__WHAT IS BEING ASKED__
Only the lines below from the one that contains "Жилые дома г. Магадан" through the one that contains "тривала нерухомість, наприклад, у" should appear in your answer, exact and without pictures.

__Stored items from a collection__
──────────

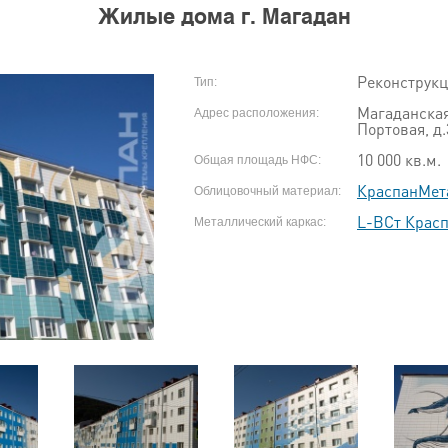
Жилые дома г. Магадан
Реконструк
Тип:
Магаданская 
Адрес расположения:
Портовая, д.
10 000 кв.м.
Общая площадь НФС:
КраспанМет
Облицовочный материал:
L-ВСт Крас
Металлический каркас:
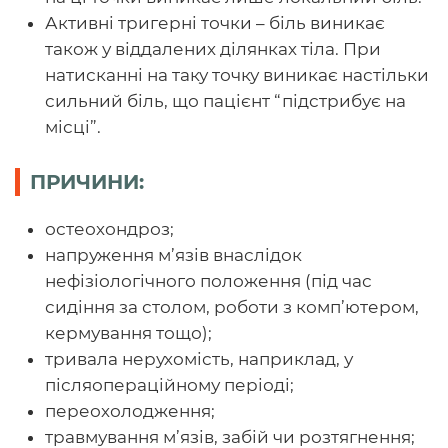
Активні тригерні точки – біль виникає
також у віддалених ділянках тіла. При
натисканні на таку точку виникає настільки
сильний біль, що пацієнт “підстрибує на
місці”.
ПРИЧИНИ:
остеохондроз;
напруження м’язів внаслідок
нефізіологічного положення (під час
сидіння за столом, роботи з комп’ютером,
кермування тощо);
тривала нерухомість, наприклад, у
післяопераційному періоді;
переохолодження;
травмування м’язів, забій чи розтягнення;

──────────

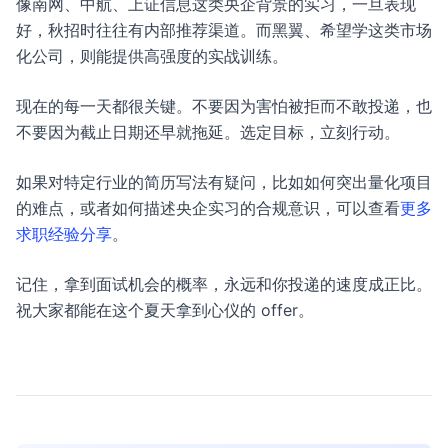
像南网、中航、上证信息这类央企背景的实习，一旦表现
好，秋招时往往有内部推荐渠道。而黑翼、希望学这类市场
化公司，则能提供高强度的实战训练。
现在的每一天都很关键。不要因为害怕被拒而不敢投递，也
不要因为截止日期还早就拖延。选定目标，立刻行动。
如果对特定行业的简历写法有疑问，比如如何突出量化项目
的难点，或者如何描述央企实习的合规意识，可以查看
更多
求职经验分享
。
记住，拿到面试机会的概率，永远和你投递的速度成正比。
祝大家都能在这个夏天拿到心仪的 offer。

──────────

__WRITTEN SOLUTION__
Жилые дома г. Магадан
Реконструк
Тип:
Магаданская 
Адрес расположения:
Портовая, д.
10 000 кв.м.
Общая площадь НФС:
КраспанМет
Облицовочный материал:
L-ВСт Крас
Металлический каркас:
Активні тригерні точки – біль виникає
також у віддалених ділянках тіла. При
натисканні на таку точку виникає настільки
сильний біль, що пацієнт “підстрибує на
місці”.
ПРИЧИНИ:
остеохондроз;
напруження м’язів внаслідок
нефізіологічного положення (під час
сидіння за столом, роботи з комп’ютером,
кермування тощо);
тривала нерухомість, наприклад, у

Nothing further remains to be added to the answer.